Lessons about the supreme law of the land were taught across the University on Tuesday.

“It’s why we need the First Amendment. There are divisions about these things,” said Anderson, a philosophy and religion professor at Arizona State University and author of seven books, including editing an upcoming volume, “The First Amendment and Religious Liberty.”

In the Arizona case, the court ruled that a company that supplies art for weddings, Brush & Nibs Studios, did not discriminate based on sexual orientation by refusing to produce art that advances ideas they find objectionable, including those that are opposed to the owner’s religious belief that marriage is between one man and one woman.

By demanding they produce art that goes against their religion is a form of compelled speech.

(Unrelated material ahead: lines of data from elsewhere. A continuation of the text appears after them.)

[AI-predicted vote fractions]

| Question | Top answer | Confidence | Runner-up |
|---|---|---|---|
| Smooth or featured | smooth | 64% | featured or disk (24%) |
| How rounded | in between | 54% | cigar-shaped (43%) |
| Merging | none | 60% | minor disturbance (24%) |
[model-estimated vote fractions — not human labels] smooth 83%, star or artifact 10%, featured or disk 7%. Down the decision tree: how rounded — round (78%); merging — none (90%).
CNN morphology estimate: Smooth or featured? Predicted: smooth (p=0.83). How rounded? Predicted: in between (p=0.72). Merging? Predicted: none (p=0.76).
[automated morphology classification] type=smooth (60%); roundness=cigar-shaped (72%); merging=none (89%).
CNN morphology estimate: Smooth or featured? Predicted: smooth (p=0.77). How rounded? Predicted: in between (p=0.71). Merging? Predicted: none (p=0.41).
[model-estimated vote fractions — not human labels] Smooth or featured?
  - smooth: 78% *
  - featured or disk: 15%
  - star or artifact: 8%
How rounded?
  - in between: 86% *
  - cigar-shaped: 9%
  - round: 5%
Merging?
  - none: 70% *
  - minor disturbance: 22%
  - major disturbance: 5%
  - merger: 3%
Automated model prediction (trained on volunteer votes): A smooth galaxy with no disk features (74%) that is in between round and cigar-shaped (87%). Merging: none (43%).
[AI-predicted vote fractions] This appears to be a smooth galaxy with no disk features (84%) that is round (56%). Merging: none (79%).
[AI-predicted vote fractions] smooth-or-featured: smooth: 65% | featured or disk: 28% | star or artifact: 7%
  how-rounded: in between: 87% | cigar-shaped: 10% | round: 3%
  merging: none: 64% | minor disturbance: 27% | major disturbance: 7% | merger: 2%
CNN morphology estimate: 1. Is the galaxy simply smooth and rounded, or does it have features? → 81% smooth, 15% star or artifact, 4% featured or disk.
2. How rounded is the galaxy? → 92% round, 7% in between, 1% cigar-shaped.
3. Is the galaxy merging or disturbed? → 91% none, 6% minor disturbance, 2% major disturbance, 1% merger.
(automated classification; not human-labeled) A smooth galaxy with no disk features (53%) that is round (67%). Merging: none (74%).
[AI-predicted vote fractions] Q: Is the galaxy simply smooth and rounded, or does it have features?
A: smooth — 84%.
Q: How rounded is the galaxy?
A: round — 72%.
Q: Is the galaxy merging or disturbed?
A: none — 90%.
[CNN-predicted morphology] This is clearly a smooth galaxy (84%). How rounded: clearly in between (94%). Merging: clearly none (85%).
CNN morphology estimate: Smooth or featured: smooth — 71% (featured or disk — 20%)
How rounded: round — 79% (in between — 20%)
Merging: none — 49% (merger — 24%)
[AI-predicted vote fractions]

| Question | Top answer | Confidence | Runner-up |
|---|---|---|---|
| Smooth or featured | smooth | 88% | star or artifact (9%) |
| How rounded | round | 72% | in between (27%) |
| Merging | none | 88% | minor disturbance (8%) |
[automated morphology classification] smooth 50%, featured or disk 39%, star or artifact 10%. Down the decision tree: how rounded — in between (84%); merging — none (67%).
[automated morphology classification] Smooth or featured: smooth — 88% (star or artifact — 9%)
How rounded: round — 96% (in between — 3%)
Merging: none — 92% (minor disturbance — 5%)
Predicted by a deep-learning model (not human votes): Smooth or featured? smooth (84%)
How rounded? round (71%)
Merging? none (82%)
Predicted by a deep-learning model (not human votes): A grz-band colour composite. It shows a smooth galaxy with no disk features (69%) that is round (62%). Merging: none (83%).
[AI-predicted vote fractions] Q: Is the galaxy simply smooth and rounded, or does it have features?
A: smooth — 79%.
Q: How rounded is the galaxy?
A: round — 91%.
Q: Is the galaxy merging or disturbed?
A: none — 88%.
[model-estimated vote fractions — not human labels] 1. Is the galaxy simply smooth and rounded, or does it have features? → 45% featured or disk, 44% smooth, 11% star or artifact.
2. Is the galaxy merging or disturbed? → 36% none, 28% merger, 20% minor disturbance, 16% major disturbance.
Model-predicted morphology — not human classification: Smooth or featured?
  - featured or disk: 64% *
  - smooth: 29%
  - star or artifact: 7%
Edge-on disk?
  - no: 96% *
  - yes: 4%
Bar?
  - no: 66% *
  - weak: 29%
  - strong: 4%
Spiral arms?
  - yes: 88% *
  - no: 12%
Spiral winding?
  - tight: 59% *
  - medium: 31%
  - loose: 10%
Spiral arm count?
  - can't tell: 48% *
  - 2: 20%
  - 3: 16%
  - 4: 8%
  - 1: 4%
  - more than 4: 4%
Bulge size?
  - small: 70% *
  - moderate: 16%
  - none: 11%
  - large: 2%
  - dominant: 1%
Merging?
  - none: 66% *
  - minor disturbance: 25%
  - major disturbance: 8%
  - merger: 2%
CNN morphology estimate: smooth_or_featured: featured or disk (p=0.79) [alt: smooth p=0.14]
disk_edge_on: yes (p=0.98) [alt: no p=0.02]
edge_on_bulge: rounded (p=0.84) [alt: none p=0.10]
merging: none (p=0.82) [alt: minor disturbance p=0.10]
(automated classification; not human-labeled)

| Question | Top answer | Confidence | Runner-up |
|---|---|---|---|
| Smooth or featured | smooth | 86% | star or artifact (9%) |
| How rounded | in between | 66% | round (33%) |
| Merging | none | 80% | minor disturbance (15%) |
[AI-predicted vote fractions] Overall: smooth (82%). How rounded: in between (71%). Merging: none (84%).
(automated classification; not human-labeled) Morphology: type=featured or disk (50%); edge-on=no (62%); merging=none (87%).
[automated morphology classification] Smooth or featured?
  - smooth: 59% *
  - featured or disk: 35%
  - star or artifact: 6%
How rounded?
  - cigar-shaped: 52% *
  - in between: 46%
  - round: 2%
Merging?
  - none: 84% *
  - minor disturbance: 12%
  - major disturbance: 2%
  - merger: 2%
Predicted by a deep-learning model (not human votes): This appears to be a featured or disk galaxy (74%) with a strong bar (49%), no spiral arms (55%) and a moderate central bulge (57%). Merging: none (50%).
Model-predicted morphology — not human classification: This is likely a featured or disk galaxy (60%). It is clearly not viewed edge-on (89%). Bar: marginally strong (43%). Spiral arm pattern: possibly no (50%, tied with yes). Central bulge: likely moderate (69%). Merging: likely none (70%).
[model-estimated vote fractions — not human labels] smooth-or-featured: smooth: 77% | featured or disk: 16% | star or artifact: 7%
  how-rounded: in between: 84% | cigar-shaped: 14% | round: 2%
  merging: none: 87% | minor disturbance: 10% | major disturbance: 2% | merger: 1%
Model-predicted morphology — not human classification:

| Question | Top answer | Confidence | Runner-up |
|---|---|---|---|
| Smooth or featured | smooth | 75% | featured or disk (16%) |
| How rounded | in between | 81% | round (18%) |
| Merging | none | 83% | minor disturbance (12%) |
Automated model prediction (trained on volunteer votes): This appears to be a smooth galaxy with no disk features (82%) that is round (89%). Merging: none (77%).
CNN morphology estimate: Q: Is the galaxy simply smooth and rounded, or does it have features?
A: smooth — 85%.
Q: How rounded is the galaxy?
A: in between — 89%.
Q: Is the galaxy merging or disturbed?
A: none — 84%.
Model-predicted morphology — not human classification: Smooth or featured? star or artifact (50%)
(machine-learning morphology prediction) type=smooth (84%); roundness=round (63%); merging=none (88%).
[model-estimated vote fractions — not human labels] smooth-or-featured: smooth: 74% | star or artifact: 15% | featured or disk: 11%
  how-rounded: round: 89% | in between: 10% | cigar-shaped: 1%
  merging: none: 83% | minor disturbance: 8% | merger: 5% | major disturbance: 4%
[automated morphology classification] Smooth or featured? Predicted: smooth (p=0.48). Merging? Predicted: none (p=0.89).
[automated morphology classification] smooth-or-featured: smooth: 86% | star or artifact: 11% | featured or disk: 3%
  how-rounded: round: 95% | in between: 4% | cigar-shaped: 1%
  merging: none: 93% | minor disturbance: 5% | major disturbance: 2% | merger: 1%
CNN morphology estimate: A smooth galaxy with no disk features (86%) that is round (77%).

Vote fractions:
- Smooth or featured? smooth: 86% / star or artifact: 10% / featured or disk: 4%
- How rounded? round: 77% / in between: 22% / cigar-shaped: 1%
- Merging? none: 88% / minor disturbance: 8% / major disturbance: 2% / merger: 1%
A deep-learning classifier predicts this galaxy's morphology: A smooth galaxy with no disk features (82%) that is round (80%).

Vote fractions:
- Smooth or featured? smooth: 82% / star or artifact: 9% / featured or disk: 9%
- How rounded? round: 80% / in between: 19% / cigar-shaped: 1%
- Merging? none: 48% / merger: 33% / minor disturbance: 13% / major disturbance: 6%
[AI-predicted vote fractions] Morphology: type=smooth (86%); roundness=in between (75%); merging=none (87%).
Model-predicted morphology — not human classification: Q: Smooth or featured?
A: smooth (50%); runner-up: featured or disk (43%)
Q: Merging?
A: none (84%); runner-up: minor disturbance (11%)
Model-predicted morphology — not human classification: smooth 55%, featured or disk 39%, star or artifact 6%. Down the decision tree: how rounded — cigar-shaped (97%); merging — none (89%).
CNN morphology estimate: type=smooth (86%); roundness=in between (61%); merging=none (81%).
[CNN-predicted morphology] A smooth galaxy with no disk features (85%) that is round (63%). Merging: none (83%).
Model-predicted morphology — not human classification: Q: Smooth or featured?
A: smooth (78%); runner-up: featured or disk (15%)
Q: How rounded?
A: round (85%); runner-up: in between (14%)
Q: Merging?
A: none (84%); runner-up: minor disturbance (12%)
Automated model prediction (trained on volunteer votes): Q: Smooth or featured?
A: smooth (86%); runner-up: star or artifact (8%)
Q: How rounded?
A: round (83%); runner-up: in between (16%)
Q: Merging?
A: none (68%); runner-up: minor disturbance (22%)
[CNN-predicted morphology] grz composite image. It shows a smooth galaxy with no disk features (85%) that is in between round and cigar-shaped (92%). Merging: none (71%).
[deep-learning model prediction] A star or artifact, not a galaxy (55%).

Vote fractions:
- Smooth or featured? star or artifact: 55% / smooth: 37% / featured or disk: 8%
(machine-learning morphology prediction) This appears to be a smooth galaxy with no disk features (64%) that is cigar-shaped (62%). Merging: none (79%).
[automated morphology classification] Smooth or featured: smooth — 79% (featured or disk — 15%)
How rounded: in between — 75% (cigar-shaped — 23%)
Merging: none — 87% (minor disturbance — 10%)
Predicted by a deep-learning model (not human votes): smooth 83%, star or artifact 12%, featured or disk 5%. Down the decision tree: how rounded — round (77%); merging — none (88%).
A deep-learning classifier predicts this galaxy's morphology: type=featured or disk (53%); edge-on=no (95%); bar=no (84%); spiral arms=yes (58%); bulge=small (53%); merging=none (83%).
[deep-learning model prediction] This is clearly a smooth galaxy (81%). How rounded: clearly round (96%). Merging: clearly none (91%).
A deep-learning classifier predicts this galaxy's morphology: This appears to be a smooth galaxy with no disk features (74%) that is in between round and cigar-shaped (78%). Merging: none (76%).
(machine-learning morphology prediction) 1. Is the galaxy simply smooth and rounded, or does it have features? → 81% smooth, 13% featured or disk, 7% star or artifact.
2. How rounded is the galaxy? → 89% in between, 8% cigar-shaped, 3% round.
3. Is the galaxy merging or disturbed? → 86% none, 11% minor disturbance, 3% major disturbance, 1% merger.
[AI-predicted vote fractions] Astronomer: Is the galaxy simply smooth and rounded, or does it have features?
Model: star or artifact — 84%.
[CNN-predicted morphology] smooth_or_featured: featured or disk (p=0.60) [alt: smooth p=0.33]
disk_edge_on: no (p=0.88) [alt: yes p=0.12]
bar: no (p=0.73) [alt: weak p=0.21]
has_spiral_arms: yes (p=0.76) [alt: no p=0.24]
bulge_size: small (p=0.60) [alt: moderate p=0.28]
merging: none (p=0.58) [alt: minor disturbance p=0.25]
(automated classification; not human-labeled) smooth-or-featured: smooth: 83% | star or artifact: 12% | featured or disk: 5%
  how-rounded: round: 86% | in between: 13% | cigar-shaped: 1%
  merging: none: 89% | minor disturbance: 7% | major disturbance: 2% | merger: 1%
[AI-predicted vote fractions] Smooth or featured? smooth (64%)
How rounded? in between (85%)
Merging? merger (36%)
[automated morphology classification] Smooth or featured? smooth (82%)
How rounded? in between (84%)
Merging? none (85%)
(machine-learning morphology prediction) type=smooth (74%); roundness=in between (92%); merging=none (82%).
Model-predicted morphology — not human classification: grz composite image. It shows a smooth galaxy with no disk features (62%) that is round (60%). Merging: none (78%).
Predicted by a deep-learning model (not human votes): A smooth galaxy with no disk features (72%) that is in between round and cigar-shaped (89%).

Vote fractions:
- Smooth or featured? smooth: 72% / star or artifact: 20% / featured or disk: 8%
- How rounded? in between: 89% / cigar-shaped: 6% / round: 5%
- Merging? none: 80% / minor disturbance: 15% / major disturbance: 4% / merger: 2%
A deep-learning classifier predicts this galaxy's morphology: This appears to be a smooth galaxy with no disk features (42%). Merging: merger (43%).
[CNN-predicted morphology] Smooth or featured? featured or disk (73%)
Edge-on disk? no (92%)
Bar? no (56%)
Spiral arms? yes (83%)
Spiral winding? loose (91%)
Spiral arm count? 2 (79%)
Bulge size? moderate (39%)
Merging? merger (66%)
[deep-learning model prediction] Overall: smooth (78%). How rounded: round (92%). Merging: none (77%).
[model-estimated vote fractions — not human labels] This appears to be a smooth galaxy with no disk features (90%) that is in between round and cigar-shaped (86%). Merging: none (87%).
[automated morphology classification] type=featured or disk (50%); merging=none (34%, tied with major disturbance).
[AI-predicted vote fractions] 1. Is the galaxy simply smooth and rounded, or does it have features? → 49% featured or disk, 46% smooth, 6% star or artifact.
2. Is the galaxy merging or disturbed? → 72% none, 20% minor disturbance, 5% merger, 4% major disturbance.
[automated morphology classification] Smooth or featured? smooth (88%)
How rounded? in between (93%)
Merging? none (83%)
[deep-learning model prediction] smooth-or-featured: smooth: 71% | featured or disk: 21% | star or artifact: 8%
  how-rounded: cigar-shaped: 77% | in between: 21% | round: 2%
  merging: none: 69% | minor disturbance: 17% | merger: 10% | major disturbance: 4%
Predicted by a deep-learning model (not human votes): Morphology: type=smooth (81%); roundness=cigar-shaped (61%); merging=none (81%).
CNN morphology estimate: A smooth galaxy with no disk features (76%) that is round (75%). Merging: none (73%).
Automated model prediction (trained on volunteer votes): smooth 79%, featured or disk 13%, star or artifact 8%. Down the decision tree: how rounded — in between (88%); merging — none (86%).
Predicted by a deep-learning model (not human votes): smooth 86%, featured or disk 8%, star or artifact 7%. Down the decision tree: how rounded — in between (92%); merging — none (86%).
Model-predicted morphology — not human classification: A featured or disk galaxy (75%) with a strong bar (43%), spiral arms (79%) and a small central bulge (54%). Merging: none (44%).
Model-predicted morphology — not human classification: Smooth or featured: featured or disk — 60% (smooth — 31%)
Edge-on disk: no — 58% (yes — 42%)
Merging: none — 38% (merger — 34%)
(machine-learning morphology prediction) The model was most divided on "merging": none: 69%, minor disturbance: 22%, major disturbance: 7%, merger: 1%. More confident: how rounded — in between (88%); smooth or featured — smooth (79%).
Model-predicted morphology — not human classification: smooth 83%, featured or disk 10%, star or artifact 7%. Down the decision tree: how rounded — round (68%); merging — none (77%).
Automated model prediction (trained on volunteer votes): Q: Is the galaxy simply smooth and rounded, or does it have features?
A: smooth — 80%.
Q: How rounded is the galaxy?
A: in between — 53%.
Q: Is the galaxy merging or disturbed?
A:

Freedom, Anderson said, “has to do with not being coerced. And that is true in the area of religion.”

To define religion, the ways that people seek to find meaning in life can vary vastly, from Christians to atheists to transcendentalists and many other beliefs. The test is if they are sincere and outside the context of religion as opinion, he told an audience of GCU students and faculty observing the campus-wide commemoration of the Constitution's Sept. 17, 1787 ratification.

“They can’t all be true. Some of them are false,” said Owen, who added three questions to ask when discussing the natural religion that the U.S. was founded upon: “How do I know? What is real? What is good?”

“The First Amendment gives you the protection to think about that and act on it,” he said. “The opportunity is provided by the First Amendment to use reason and discuss it together.”

Anderson, who is also working on the book “Reason and Argument” with Dr. Matthew Nolen, instructor of communications at GCU, said we become more aware of our beliefs as we become more conscious and consistent.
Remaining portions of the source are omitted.